Townsville Council is employing innovative technology to undertake a major upgrade on underground sewer pipes in the suburbs of North Ward and Belgian Gardens.
The sewer infrastructure in Townsville is being upgraded to support existing and future population growth in North Ward and Belgian Gardens.
The installation of approximately two kilometres of sewer pipeline from the pump station at Howitt Street will provide an additional link that will connect the Belgian Gardens and North Ward sewer network with upgraded facilities in Leichhardt Street (part of the CBD Utilities Upgrade Project).
The $1.5 million project is using trenchless construction technologies to lay lengths of pipe to minimise the impact on residents and motorists in the busy suburb.
The pipe will be laid along Isley and Mitchell Streets, connecting the Belgian Gardens and North Ward sewer network with upgraded facilities in Leichhardt Street.
Townsville Water and Waste Committee Chairman Cr Paul Jacob said the use of trenchless technology would ensure minimal disruption to the road network, which was especially important given the area’s popularity as a thoroughfare for The Strand.
“By using an advanced drilling process to tunnel an underground passage for the pipe, we won’t need to excavate large sections of the road, verge or footpath,” Cr Jacob said.
“Instead, the pipe is fed through entry and exit pits spaced 100-300 metres apart, meaning the surface stays intact.
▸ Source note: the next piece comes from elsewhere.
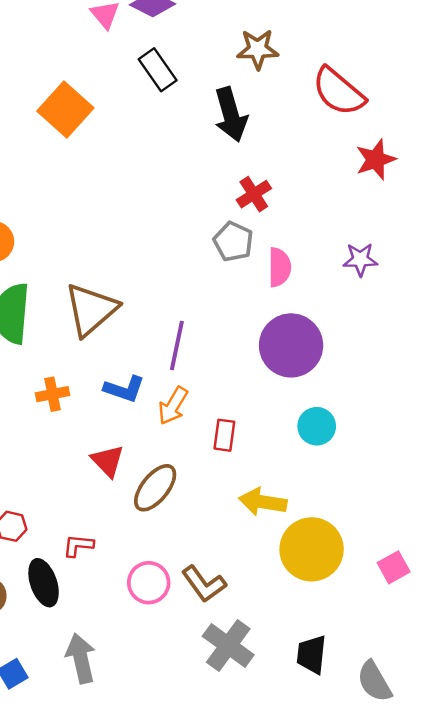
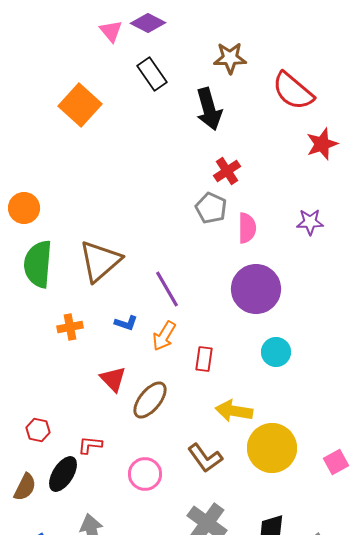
purple line: (177, 345) -> (167, 289), turned -42
blue L-shape: (124, 389) -> (126, 323), size x0.7
black ellipse: (44, 583) -> (63, 474), turned 51
brown L-shape: (204, 584) -> (205, 458), moved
It also means we can install the pipe below other existing services without any disruption to those services.”
The benefits of trenchless
Currently, approximately 50 per cent of the 2km pipeline installation has been completed. Drilling through variable ground conditions (sand, mixed ground and sandstone) in a single bore length has proved to be challenging, and has slowed down the speed of the pipe installation somewhat.
According to a Townsville Council spokesperson, drilling in the tight space between service crossings worked well, highlighting the benefits of utilising a trenchless technology.
By using trenchless technology, the council has also been able to install some sections of the pipeline approximately five metres below the surface, avoiding existing buried assets.
There were a number of reasons why trenchless appealed to Townsville Council. Given that the installation needed to take place in a built-up suburb with a number of busy road intersections and roundabouts, and with a number of underground services crossings, a trenchless methodology quickly emerged as the only feasible solution.
When these factors were combined with the high impact on traffic and the environment, and the restoration costs associated with a conventional trenching method, the case for a trenchless solution was further enhanced.
The potentially shorter construction duration that comes with trenchless technology was another factor that appealed to council.
Infrastructure for a growing population
Divisional Councillor Ann-Maree Greaney said the new 315mm diameter pipe would substantially increase the capacity of the sewerage system to meet the demands of a growing population.
“The duplication of the sewer network in Belgian Gardens and North Ward will increase its capacity, which is important in suburbs with medium density buildings,” Cr Greaney said.
“The new sewer pipeline will also reduce the risk of failures and environmental issues that can be associated with older infrastructure.”
Construction started in early March this year, and is anticipated to take six months. Works will be staged with installation of the pipeline currently underway in Mitchell Street, between Howitt and Landsborough Street.
Safety fencing, signage and traffic control will be in place during construction to keep residents and motorists safe.
Several temporary laydown areas for storing pipe will be created in the work area.
With the project expected to be completed by early September, council is now considering other projects on which they can utilise trenchless technologies.
According to a council spokesperson, on projects in heavily built-up areas, and which feature a number of road, rail or waterway crossings, trenchless technologies will be the obvious choice moving forward.